Description of problem:
This bug was submitted by Qin Li to glibc bugzilla earlier this year, with a one-line patch, though it hasn't been merged into glibc yet:
Version-Release number of selected component: glibc-2.27 onwards
How reproducible: reliably, try the repro from the sourceware url above
Actual results: deadlocks after 30-120 minutes on a 4-core Fedora 32 box
Expected results: should never deadlock
This bug in pthread conditions will deadlock the OCaml runtime, as well as Python and .NET applications.
The bug was introduced in glibc 2.27 and is still present in glibc 2.31.
I confirm the repro from the above deadlocks on Fedora 32. Takes about 30-180 minutes on a 4 core server.

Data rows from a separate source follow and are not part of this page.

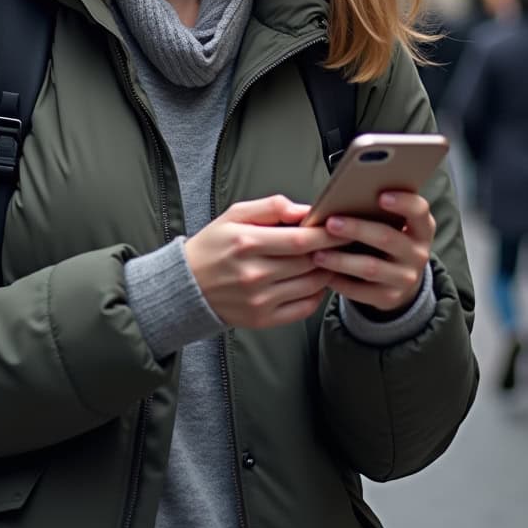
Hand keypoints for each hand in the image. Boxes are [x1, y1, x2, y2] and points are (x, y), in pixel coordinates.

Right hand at [184, 195, 333, 329]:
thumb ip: (271, 207)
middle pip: (310, 262)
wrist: (187, 286)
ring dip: (327, 271)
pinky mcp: (263, 319)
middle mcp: (254, 274)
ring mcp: (259, 300)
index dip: (327, 234)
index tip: (341, 228)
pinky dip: (317, 294)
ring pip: (312, 285)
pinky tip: (313, 281)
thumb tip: (304, 210)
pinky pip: (304, 308)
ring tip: (327, 259)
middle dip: (331, 251)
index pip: (301, 240)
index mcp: (247, 243)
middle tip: (341, 242)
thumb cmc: (213, 247)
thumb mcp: (234, 215)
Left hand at [313, 191, 433, 312]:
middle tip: (330, 223)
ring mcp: (405, 278)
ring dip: (341, 260)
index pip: (419, 211)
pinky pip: (361, 291)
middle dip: (357, 229)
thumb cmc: (386, 241)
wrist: (399, 281)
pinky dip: (340, 282)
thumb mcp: (392, 226)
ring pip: (371, 267)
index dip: (403, 202)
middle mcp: (418, 253)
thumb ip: (376, 211)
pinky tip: (323, 274)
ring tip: (317, 253)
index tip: (380, 195)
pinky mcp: (389, 298)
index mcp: (421, 228)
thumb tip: (340, 198)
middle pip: (387, 238)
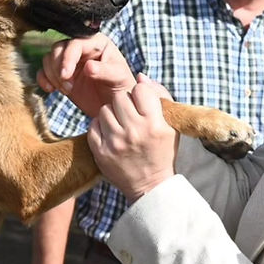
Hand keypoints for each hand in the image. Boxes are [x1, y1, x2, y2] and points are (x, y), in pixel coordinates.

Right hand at [37, 33, 135, 117]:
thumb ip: (105, 71)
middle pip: (58, 48)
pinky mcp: (60, 74)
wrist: (115, 105)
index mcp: (96, 42)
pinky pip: (44, 71)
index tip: (66, 76)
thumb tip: (88, 67)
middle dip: (58, 68)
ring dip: (52, 75)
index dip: (68, 58)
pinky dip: (43, 79)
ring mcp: (69, 60)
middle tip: (68, 88)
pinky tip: (50, 90)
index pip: (76, 43)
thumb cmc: (121, 87)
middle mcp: (80, 47)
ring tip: (67, 91)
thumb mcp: (119, 78)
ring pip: (49, 58)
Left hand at [88, 75, 177, 202]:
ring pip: (104, 110)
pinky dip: (100, 127)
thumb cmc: (163, 152)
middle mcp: (134, 132)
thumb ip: (160, 96)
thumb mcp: (171, 125)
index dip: (140, 94)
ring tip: (120, 126)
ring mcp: (115, 143)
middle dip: (124, 103)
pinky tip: (110, 134)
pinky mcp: (101, 152)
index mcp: (154, 124)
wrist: (151, 186)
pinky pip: (93, 125)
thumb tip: (140, 77)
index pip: (140, 90)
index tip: (142, 104)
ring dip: (111, 115)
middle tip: (129, 115)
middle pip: (119, 98)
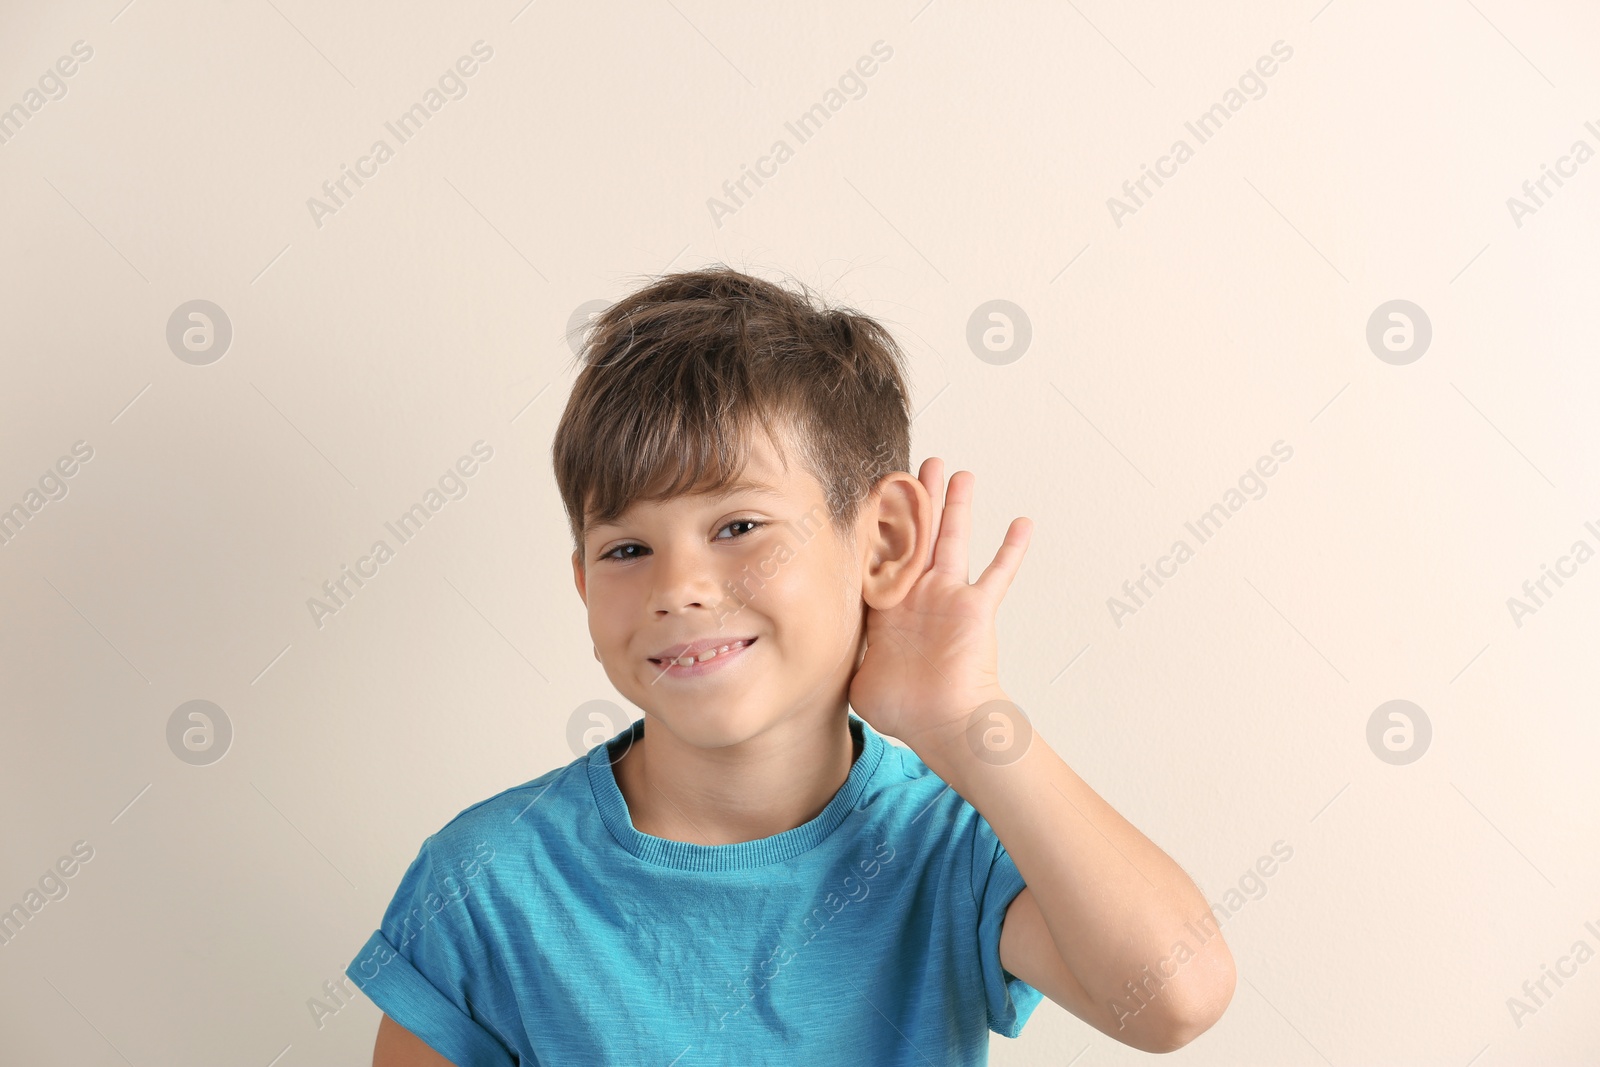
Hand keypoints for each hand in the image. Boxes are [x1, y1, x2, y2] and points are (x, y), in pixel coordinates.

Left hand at [848, 458, 1032, 755]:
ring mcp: (949, 598)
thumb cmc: (905, 710)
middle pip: (916, 535)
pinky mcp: (976, 607)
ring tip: (959, 473)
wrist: (942, 724)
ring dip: (957, 506)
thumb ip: (840, 651)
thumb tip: (812, 648)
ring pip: (953, 540)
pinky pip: (999, 572)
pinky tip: (1022, 522)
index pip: (879, 554)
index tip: (871, 493)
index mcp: (888, 606)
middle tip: (916, 466)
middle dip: (916, 500)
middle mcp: (918, 595)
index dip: (876, 524)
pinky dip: (1012, 549)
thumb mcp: (857, 675)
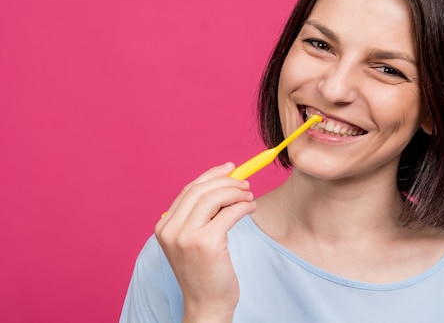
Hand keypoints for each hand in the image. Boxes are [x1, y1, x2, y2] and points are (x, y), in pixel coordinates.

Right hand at [155, 162, 256, 322]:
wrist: (206, 304)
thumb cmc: (205, 272)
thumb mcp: (194, 240)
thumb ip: (201, 215)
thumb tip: (223, 183)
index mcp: (164, 227)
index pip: (188, 190)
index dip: (211, 175)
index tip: (229, 168)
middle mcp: (170, 230)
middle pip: (200, 190)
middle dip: (226, 181)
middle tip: (245, 183)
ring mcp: (186, 237)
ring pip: (213, 198)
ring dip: (236, 192)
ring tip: (249, 196)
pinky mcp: (206, 243)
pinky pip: (228, 213)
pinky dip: (243, 206)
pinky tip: (250, 208)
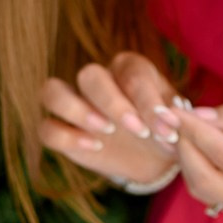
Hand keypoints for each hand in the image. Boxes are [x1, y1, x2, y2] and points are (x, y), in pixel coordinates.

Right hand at [37, 52, 180, 186]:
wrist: (153, 155)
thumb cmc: (164, 129)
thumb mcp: (176, 122)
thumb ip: (174, 119)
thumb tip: (175, 120)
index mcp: (129, 67)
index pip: (132, 75)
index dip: (149, 102)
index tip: (168, 128)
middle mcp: (97, 78)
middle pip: (90, 76)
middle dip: (113, 103)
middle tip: (138, 131)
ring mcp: (73, 102)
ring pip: (52, 92)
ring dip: (77, 110)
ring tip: (106, 131)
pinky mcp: (60, 129)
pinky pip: (47, 128)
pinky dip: (66, 137)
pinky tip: (94, 147)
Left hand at [162, 101, 222, 222]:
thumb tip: (194, 116)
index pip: (220, 153)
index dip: (192, 129)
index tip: (171, 109)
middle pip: (203, 179)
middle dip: (183, 147)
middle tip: (175, 119)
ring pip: (201, 190)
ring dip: (188, 159)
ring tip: (189, 131)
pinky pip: (210, 195)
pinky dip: (200, 170)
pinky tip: (204, 149)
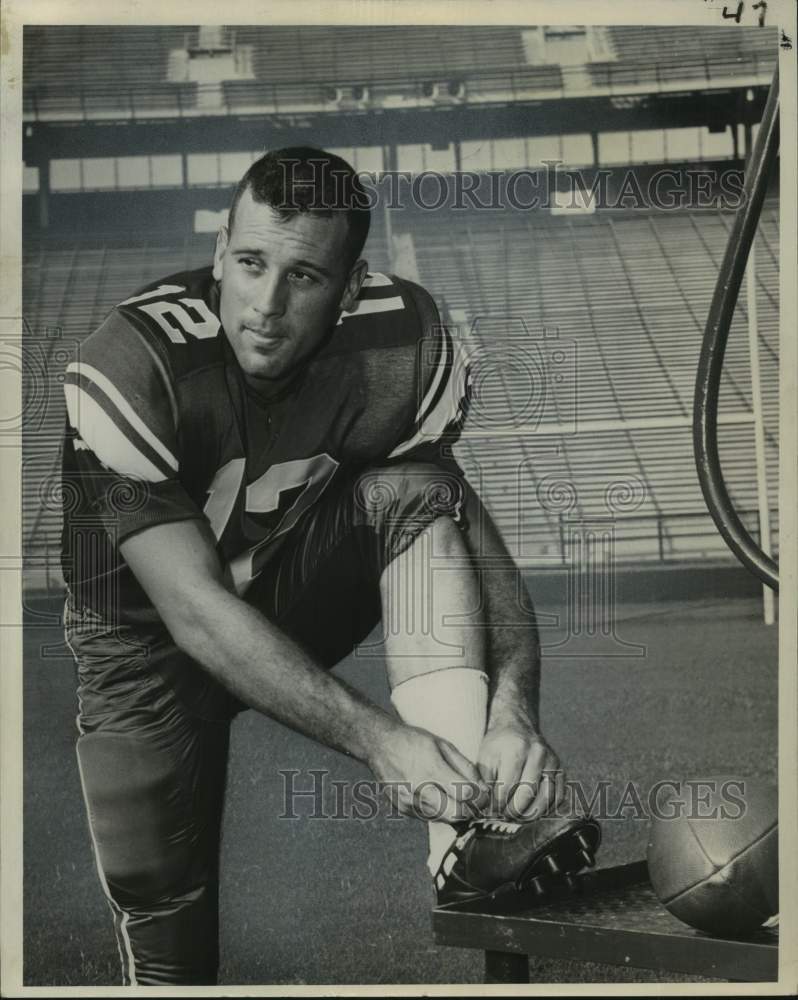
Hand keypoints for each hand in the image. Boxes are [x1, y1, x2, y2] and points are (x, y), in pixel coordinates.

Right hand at [368, 722, 491, 822]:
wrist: (380, 745)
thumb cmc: (413, 741)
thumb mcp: (443, 745)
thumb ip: (465, 767)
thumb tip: (483, 788)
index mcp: (431, 768)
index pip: (465, 793)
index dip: (480, 795)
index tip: (484, 794)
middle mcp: (419, 788)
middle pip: (456, 813)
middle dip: (471, 810)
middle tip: (476, 802)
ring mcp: (409, 801)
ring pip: (444, 818)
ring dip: (456, 812)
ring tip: (458, 798)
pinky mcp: (403, 809)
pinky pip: (429, 817)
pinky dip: (439, 811)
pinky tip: (439, 797)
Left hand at [477, 712, 564, 820]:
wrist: (517, 726)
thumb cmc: (498, 745)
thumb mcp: (485, 757)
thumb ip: (483, 782)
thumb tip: (486, 807)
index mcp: (517, 748)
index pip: (507, 787)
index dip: (497, 804)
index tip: (491, 811)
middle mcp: (538, 753)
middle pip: (527, 794)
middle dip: (513, 811)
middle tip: (503, 816)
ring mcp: (552, 761)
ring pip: (545, 798)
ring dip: (530, 814)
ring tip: (517, 816)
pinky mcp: (561, 770)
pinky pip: (558, 797)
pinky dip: (546, 810)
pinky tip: (532, 810)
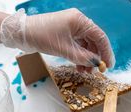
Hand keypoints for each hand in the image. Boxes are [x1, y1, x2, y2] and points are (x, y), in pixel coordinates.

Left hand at [0, 8, 114, 71]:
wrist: (22, 33)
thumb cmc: (42, 36)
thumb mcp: (64, 49)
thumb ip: (82, 57)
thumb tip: (95, 63)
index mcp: (79, 21)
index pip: (100, 36)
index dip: (106, 52)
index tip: (108, 66)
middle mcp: (77, 22)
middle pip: (93, 41)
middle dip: (94, 57)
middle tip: (94, 72)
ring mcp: (71, 28)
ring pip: (85, 45)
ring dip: (86, 59)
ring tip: (84, 72)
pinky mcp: (65, 33)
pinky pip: (76, 45)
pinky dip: (78, 56)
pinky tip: (78, 66)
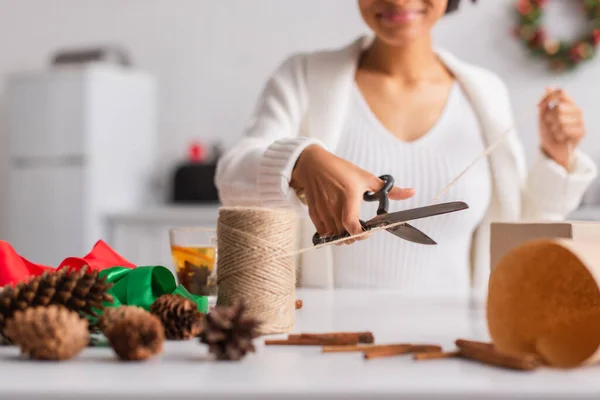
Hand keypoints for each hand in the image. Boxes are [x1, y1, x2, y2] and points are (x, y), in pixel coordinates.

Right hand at [290, 145, 414, 243]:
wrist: (314, 164)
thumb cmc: (340, 169)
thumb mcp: (366, 177)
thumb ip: (389, 189)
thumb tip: (412, 192)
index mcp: (349, 196)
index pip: (352, 225)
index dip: (360, 234)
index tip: (367, 232)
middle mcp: (334, 205)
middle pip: (344, 235)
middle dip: (354, 237)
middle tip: (361, 231)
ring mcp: (322, 210)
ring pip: (333, 236)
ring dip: (343, 237)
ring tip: (349, 229)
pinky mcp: (314, 213)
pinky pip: (322, 233)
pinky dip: (331, 235)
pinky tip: (338, 227)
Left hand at [538, 87, 585, 168]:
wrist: (552, 149)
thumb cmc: (548, 131)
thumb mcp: (542, 116)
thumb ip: (545, 102)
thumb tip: (548, 87)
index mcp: (567, 104)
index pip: (561, 92)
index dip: (548, 98)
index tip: (539, 105)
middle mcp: (576, 110)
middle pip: (559, 107)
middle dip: (549, 118)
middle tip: (551, 124)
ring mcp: (581, 120)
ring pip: (561, 119)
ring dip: (554, 128)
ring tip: (556, 131)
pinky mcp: (582, 131)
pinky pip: (566, 130)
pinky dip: (559, 135)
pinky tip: (561, 138)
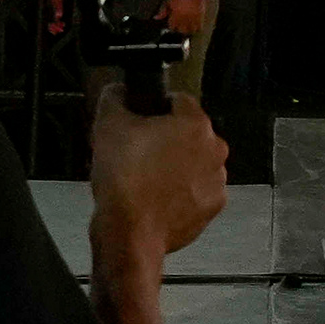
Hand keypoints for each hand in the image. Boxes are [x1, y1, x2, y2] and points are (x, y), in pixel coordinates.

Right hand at [91, 95, 226, 260]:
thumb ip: (115, 98)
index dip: (154, 107)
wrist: (129, 232)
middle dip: (166, 140)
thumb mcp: (108, 125)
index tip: (140, 120)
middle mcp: (214, 149)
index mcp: (195, 123)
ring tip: (145, 178)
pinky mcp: (211, 207)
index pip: (178, 101)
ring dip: (175, 167)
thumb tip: (118, 91)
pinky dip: (180, 193)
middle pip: (188, 134)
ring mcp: (216, 181)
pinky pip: (196, 192)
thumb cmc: (124, 179)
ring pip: (194, 163)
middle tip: (138, 152)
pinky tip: (156, 197)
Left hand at [159, 0, 210, 35]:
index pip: (172, 28)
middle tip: (179, 27)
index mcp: (175, 16)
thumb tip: (155, 18)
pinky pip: (199, 28)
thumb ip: (162, 11)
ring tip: (187, 29)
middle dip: (179, 30)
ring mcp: (192, 19)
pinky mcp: (200, 17)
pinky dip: (197, 29)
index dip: (171, 27)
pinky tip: (195, 27)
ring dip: (188, 31)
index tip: (172, 25)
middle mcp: (184, 19)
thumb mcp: (168, 2)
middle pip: (181, 31)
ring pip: (190, 31)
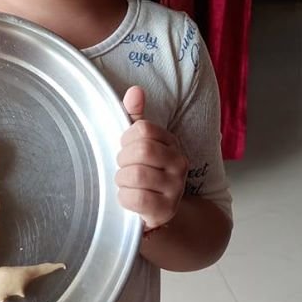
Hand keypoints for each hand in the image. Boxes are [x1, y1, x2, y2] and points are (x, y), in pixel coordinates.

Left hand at [116, 86, 187, 230]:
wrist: (158, 210)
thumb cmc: (142, 171)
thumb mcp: (137, 143)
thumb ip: (134, 116)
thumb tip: (135, 91)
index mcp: (171, 142)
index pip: (142, 129)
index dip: (126, 139)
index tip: (125, 149)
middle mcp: (179, 163)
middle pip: (141, 150)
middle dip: (123, 160)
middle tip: (123, 167)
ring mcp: (175, 187)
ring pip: (136, 175)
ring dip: (122, 180)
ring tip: (126, 183)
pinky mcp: (166, 209)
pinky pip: (137, 198)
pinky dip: (125, 198)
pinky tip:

I further confirm that the one-line fix to glibc at the above applies cleanly to Fedora 32's glibc source rpm, and does not deadlock after running the repro for more than 30 hours.
Please kindly consider merging the one-line fix into Fedora glibc.
More background about this bug, for the sake of future internet searchers:
Created attachment 1722977 [details]
test case repro from sourceware entry
Created attachment 1722978 [details]
one-line patch to glibc that fixes the deadlock
We are looking to fix this for Fedora and Red Hat Enterprise Linux 8 as this has impact to users on both platforms.
Created attachment 1725573 [details]
testcase with abort() on stuck
Small modification to upstream testcase that abort()s when the loop is stuck for several iterations.